EXERCISE DESCRIPTION
What you return must be an exact copy of the lines in the listing below between the line holding "Answers in Genesis" and the line holding "Creation Science Evangelism", inclusive, and nothing more.

*** WORKING DATA ***

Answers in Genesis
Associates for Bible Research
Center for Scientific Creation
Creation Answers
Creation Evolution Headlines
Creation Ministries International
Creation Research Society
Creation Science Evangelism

*** End of WORKING DATA ***
*** WORKING DATA ***

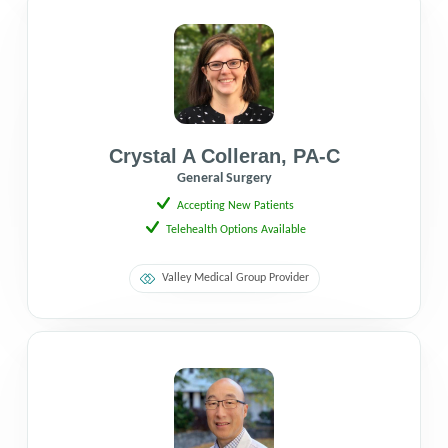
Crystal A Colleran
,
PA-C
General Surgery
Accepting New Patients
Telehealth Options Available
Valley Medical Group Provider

*** End of WORKING DATA ***

OUTPUT OF THE EXERCISE
Answers in Genesis
Associates for Bible Research
Center for Scientific Creation
Creation Answers
Creation Evolution Headlines
Creation Ministries International
Creation Research Society
Creation Science Evangelism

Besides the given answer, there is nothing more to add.